Leonid Meteor Shower Will Shoot Fireballs Across the Sky This Week

The Leonid meteor shower will shoot fireballs across the sky this week

Leonid meteor shower will peak TONIGHT with up to 20 shooting stars an hour

More info on the 2020 Leonid Meteor Shower can be found below.

You will want to look at the lion for the best chance of spotting meteors, although they can appear at any time in the night sky.

Meteors can be harder to see when there is a bright moon, but fortunately the moon will only be 5 percent visible, according to the American Meteor Society. The clear conditions are ideal for viewing meteor showers.
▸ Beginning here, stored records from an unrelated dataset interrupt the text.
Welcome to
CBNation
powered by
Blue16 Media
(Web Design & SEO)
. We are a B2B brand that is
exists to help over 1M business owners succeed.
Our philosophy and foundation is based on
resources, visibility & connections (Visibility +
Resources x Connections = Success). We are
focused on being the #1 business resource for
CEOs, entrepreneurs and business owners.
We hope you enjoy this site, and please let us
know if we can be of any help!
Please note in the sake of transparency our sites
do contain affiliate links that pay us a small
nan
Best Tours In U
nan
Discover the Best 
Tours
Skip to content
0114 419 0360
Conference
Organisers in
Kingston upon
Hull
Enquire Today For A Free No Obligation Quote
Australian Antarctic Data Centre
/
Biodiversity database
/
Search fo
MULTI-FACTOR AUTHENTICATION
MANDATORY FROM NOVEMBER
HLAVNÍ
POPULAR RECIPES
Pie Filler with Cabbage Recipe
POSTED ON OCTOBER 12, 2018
In 2020, the waxing crescent moon will set in early evening and with a dark sky, one can see up to 10-15 meteors per hour at the peak.
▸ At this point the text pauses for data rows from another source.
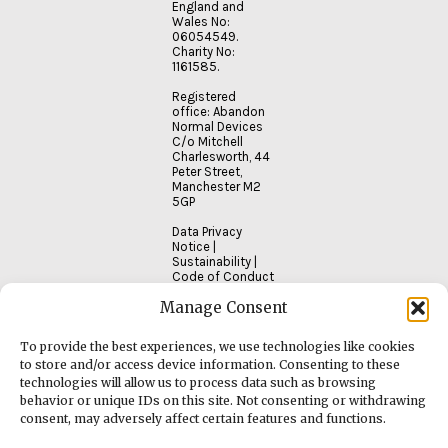
England and
Wales No:
06054549.
Charity No:
1161585.
Registered
office: Abandon
Normal Devices
C/o Mitchell
Charlesworth, 44
Peter Street,
Manchester M2
5GP
Data Privacy
Notice
|
Sustainability
|
Code of Conduct
Manage Consent
To provide the best experiences, we use technologies like cookies
to store and/or access device information. Consenting to these
technologies will allow us to process data such as browsing
behavior or unique IDs on this site. Not consenting or withdrawing
consent, may adversely affect certain features and functions.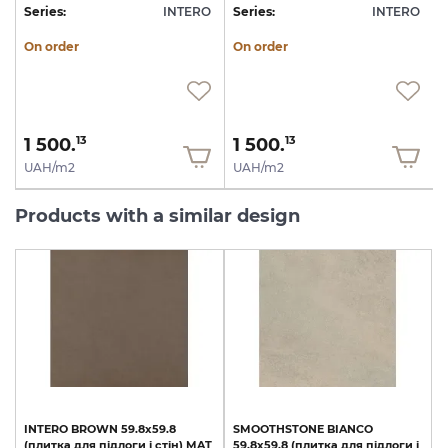
O
Series:
INTERO
Series:
INTERO
S
On order
On order
1 500.
1 500.
13
13
UAH/m2
UAH/m2
Products with a similar design
INTERO
BROWN
59.8х59.8
SMOOTHSTONE
BIANCO
(плитка
для
підлоги
і
стін)
MAT
59.8х59.8
(плитка
для
підлоги
і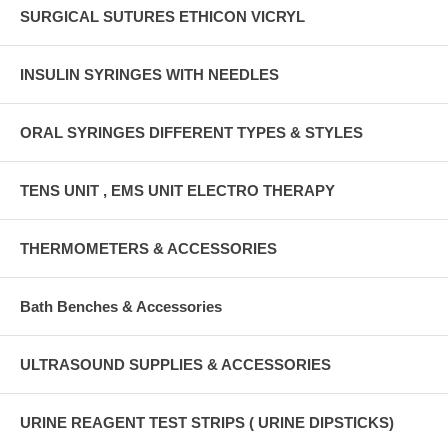
SURGICAL SUTURES ETHICON VICRYL
INSULIN SYRINGES WITH NEEDLES
ORAL SYRINGES DIFFERENT TYPES & STYLES
TENS UNIT , EMS UNIT ELECTRO THERAPY
THERMOMETERS & ACCESSORIES
Bath Benches & Accessories
ULTRASOUND SUPPLIES & ACCESSORIES
URINE REAGENT TEST STRIPS ( URINE DIPSTICKS)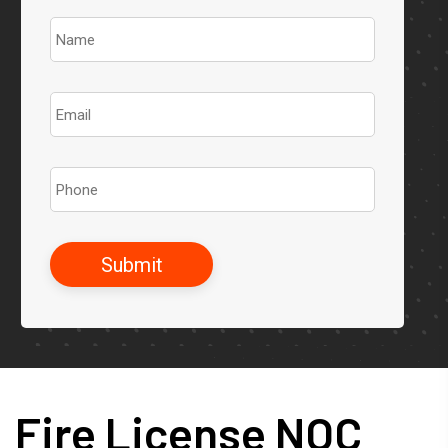
Fire License NOC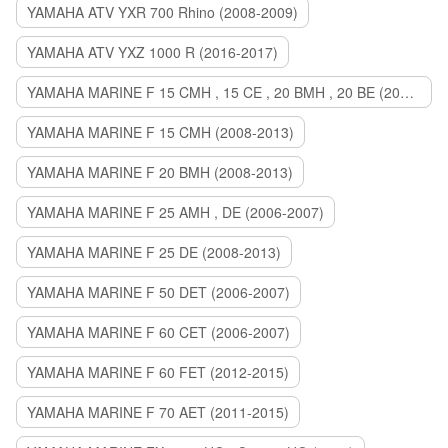
YAMAHA ATV YXR 700 Rhino (2008-2009)
YAMAHA ATV YXZ 1000 R (2016-2017)
YAMAHA MARINE F 15 CMH , 15 CE , 20 BMH , 20 BE (2006-2007)
YAMAHA MARINE F 15 CMH (2008-2013)
YAMAHA MARINE F 20 BMH (2008-2013)
YAMAHA MARINE F 25 AMH , DE (2006-2007)
YAMAHA MARINE F 25 DE (2008-2013)
YAMAHA MARINE F 50 DET (2006-2007)
YAMAHA MARINE F 60 CET (2006-2007)
YAMAHA MARINE F 60 FET (2012-2015)
YAMAHA MARINE F 70 AET (2011-2015)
The United States should have mostly clear skies at peak times except for a few storms along the west coast of the country.

The shooting stars travel at around 45 miles per second (72km/s) and around half of them leave visible trains that sometimes linger for seconds after.
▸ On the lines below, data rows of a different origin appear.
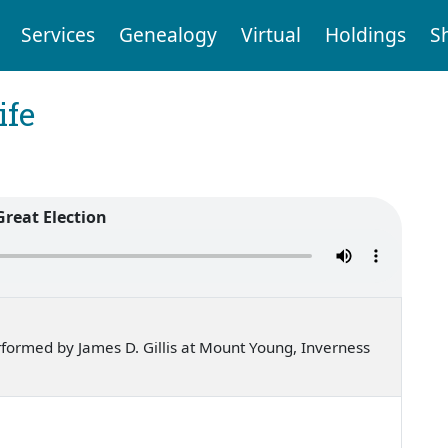
Services
Genealogy
Virtual
Holdings
S
ife
Great Election
formed by James D. Gillis at Mount Young, Inverness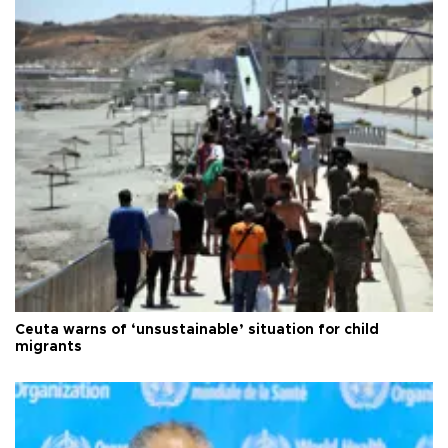
Ceuta warns of ‘unsustainable’ situation for child
migrants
At present, the Leonid, Northern Taurid and Southern Taurid meteor showers are active, while the rest of the year will witness the Geminid meteor shower occurring between December 4 and 20, and the Ursid meteor shower taking place between December 17 and 26, the report stated.

And this is the process responsible for the streaks of ultra-hot air seen from Earth as shooting stars.

For the uninformed, the Leonids emerge from the comet Tempel-Tuttle, which requires 33 years to revolve once around the Sun. Because the Leonid Meter Shower Meter will be more visible in North Godhar, it will also be visible to the naked eye in India.

While 15 noticeable showers an hour is a ton of movement, the current year's shower will be agreeable contrasted with those from 2001 and 2002, when thousands were visible, concurring Space.com.

The meteor shower gets its name from the constellation Leo the Lion, as the meteors will be coming from the stars that make up the lion's mane. Most are located between Mars and Jupiter in the main belt. "But scientists know that meteors are not stars at all - they are just bits of rock!"

A meteor is what astronomers call a flash of light in the atmosphere when debris burns up.

Leonid debris particles are very small and easily disintegrate even in the high upper atmosphere.